Without the pictures, set down every record below exactly as it reads.

• • • •

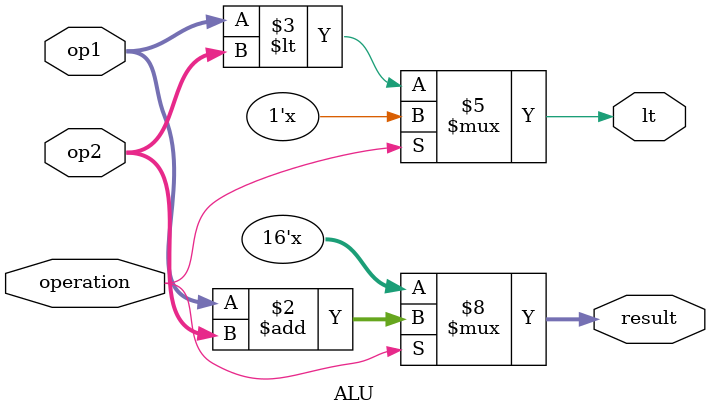
<source format=v>
module ALU (
    input [15:0] op1,
    input [15:0] op2,
    input operation,
    output reg lt,
    output reg [15:0] result

);

//operation : 0-> compare, 1-> add
// lt : (op1<op2)? 1:0;

always @(*) begin
    if(operation) begin
        result = op1 + op2;
        lt = 1'bz;
    end
    else begin
        result = 16'bz;
        lt = (op1<op2);
    end
end


endmodule
</source>
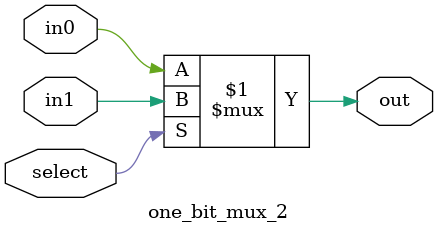
<source format=v>
module one_bit_mux_2(out, select, in0, in1);
    input select;
    input in0, in1;
    output out;
    assign out = select ? in1: in0;
endmodule
</source>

• • • •

> [REPLY]
<source format=v>
module ALU (
    input [15:0] op1,
    input [15:0] op2,
    input operation,
    output reg lt,
    output reg [15:0] result

);

//operation : 0-> compare, 1-> add
// lt : (op1<op2)? 1:0;

always @(*) begin
    if(operation) begin
        result = op1 + op2;
        lt = 1'bz;
    end
    else begin
        result = 16'bz;
        lt = (op1<op2);
    end
end


endmodule
</source>
<source format=v>
module one_bit_mux_2(out, select, in0, in1);
    input select;
    input in0, in1;
    output out;
    assign out = select ? in1: in0;
endmodule
</source>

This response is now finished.